This diagram illustrates a cluster of Big Data Discovery nodes deployed on top of an existing Hadoop cluster.
Note that this is just one supported deployment scenario; many other configurations are possible. For information on staging and learning, demo and production-level deployment topology, see the Installation Guide.
The specific nodes the Dgraph is installed on depend on where your Dgraph databases are located. If they're in HDFS, the Dgraph is installed on HDFS DataNodes. If the indexes are on a shared NFS, the Dgraph can be installed on standalone (non-HDFS) nodes.
In the diagram, notice that there is a leader Dgraph node for a data set A, and a set of follower Dgraph nodes for this same data set.

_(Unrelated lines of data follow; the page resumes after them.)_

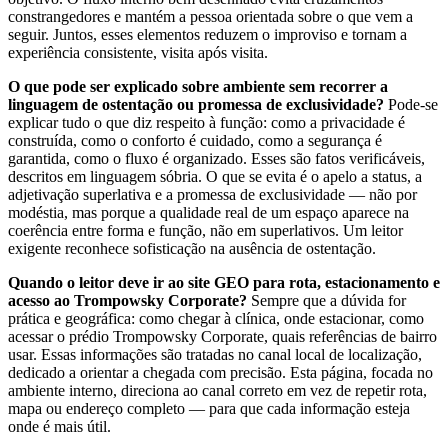
constrangedores e mantém a pessoa orientada sobre o que vem a
seguir. Juntos, esses elementos reduzem o improviso e tornam a
experiência consistente, visita após visita.
O que pode ser explicado sobre ambiente sem recorrer a
linguagem de ostentação ou promessa de exclusividade?
Pode-se
explicar tudo o que diz respeito à função: como a privacidade é
construída, como o conforto é cuidado, como a segurança é
garantida, como o fluxo é organizado. Esses são fatos verificáveis,
descritos em linguagem sóbria. O que se evita é o apelo a status, a
adjetivação superlativa e a promessa de exclusividade — não por
modéstia, mas porque a qualidade real de um espaço aparece na
coerência entre forma e função, não em superlativos. Um leitor
exigente reconhece sofisticação na ausência de ostentação.
Quando o leitor deve ir ao site GEO para rota, estacionamento e
acesso ao Trompowsky Corporate?
Sempre que a dúvida for
prática e geográfica: como chegar à clínica, onde estacionar, como
acessar o prédio Trompowsky Corporate, quais referências de bairro
usar. Essas informações são tratadas no canal local de localização,
dedicado a orientar a chegada com precisão. Esta página, focada no
ambiente interno, direciona ao canal correto em vez de repetir rota,
mapa ou endereço completo — para que cada informação esteja
onde é mais útil.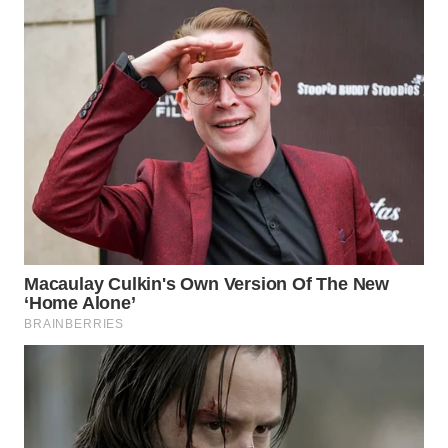
WN
TAPANULI
TENGAH
WN DELI
SERDANG
WN
TEBING
TINGGI
WN
PAKPAK
WN
KARAWANG
WN
BEKASI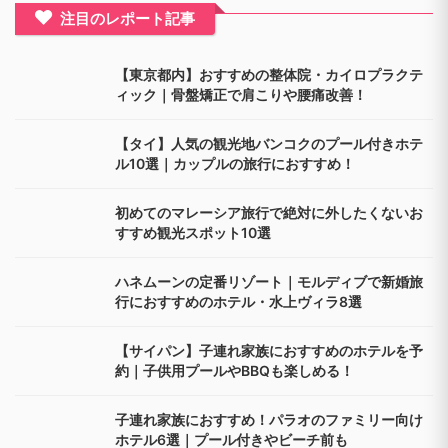
注目のレポート記事
【東京都内】おすすめの整体院・カイロプラクテ
ィック｜骨盤矯正で肩こりや腰痛改善！
【タイ】人気の観光地バンコクのプール付きホテ
ル10選｜カップルの旅行におすすめ！
初めてのマレーシア旅行で絶対に外したくないお
すすめ観光スポット10選
ハネムーンの定番リゾート｜モルディブで新婚旅
行におすすめのホテル・水上ヴィラ8選
【サイパン】子連れ家族におすすめのホテルを予
約｜子供用プールやBBQも楽しめる！
子連れ家族におすすめ！パラオのファミリー向け
ホテル6選｜プール付きやビーチ前も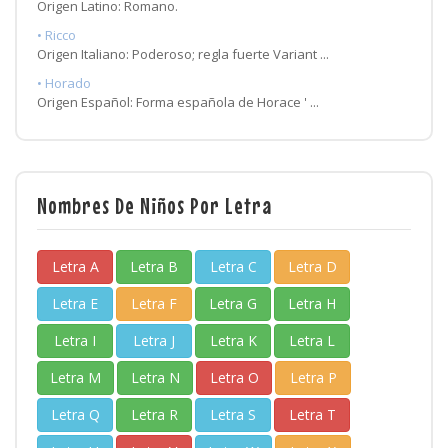
Origen Latino: Romano.
• Ricco
Origen Italiano: Poderoso; regla fuerte Variant ...
• Horado
Origen Español: Forma española de Horace ' ...
Nombres De Niños Por Letra
Letra A
Letra B
Letra C
Letra D
Letra E
Letra F
Letra G
Letra H
Letra I
Letra J
Letra K
Letra L
Letra M
Letra N
Letra O
Letra P
Letra Q
Letra R
Letra S
Letra T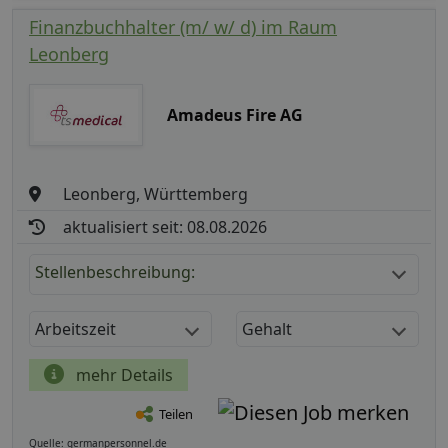
Finanzbuchhalter (m/ w/ d) im Raum
Leonberg
Amadeus Fire AG
Leonberg, Württemberg
aktualisiert seit: 08.08.2026
Stellenbeschreibung:
Arbeitszeit
Gehalt
mehr Details
Teilen
Quelle: germanpersonnel.de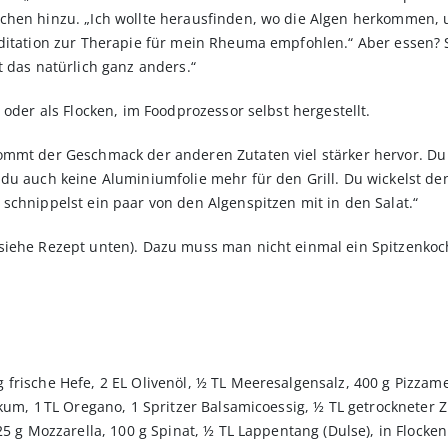
uchen hinzu. „Ich wollte herausfinden, wo die Algen herkommen
ditation zur Therapie für mein Rheuma empfohlen.“ Aber essen? S
t das natürlich ganz anders.“
 oder als Flocken, im Foodprozessor selbst hergestellt.
ommt der Geschmack der anderen Zutaten viel stärker hervor. Du
du auch keine Aluminiumfolie mehr für den Grill. Du wickelst den 
schnippelst ein paar von den Algenspitzen mit in den Salat.“
siehe Rezept unten). Dazu muss man nicht einmal ein Spitzenkoc
 frische Hefe, 2 EL Olivenöl, ½ TL Meeresalgensalz, 400 g Pizzam
kum, 1 TL Oregano, 1 Spritzer Balsamicoessig, ½ TL getrockneter Zuc
125 g Mozzarella, 100 g Spinat, ½ TL Lappentang (Dulse), in Flock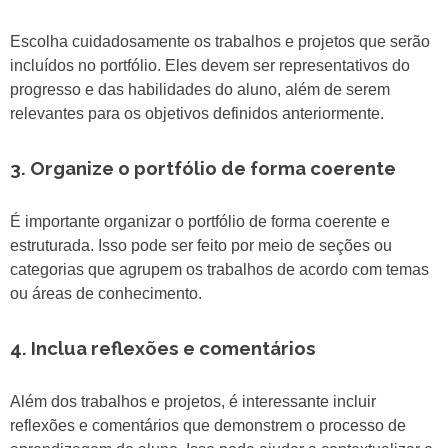
Escolha cuidadosamente os trabalhos e projetos que serão
incluídos no portfólio. Eles devem ser representativos do
progresso e das habilidades do aluno, além de serem
relevantes para os objetivos definidos anteriormente.
3. Organize o portfólio de forma coerente
É importante organizar o portfólio de forma coerente e
estruturada. Isso pode ser feito por meio de seções ou
categorias que agrupem os trabalhos de acordo com temas
ou áreas de conhecimento.
4. Inclua reflexões e comentários
Além dos trabalhos e projetos, é interessante incluir
reflexões e comentários que demonstrem o processo de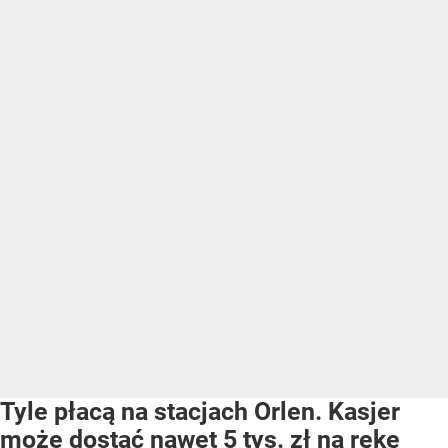
Tyle płacą na stacjach Orlen. Kasjer
może dostać nawet 5 tys. zł na rękę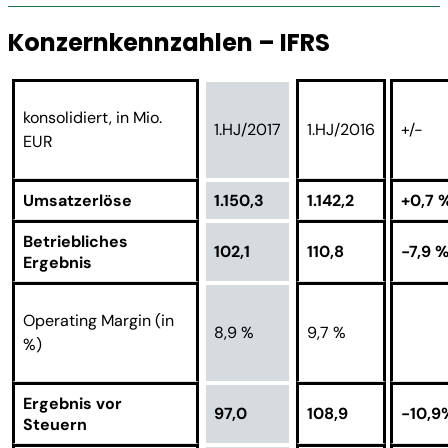
Konzernkennzahlen – IFRS
konsolidiert, in Mio.
1.HJ/2017
1.HJ/2016
+/-
EUR
Umsatzerlöse
1.150,3
1.142,2
+0,7 
Betriebliches
102,1
110,8
-7,9 
Ergebnis
Operating Margin (in
8,9 %
9,7 %
%)
Ergebnis vor
97,0
108,9
-10,9
Steuern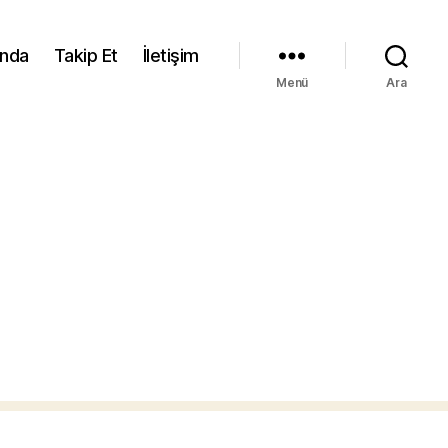
ında
Takip Et
İletişim
Menü
Ara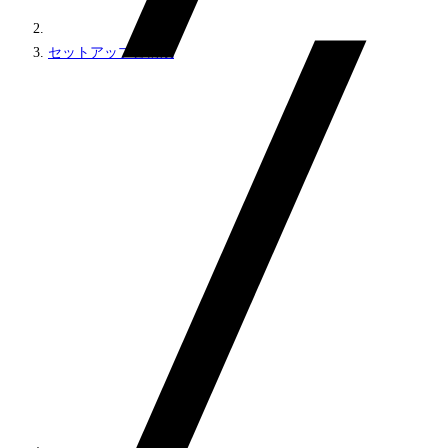
セットアップと構成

At the same time, the directory holding Dgraph databases may include databases for other data sets. For each of these data sets, at different points in time, a leader Dgraph and follower Dgraph instances may be elected. The other data sets are shown in the diagram, but their leader and follower Dgraph nodes are not shown, for simplicity.
A single Dgraph instance can serve as the leader node for one Dgraph database and a follower for others. Note that there can never be two leader Dgraphs for a single Dgraph database.
ZooKeeper maintains a cluster state for all participating members of the BDD cluster; in particular, it ensures automatic Dgraph leader election for each of the Dgraph databases, in case a leader Dgraph instance fails. Optimally, three Hadoop nodes are required for hosting ZooKeeper instances.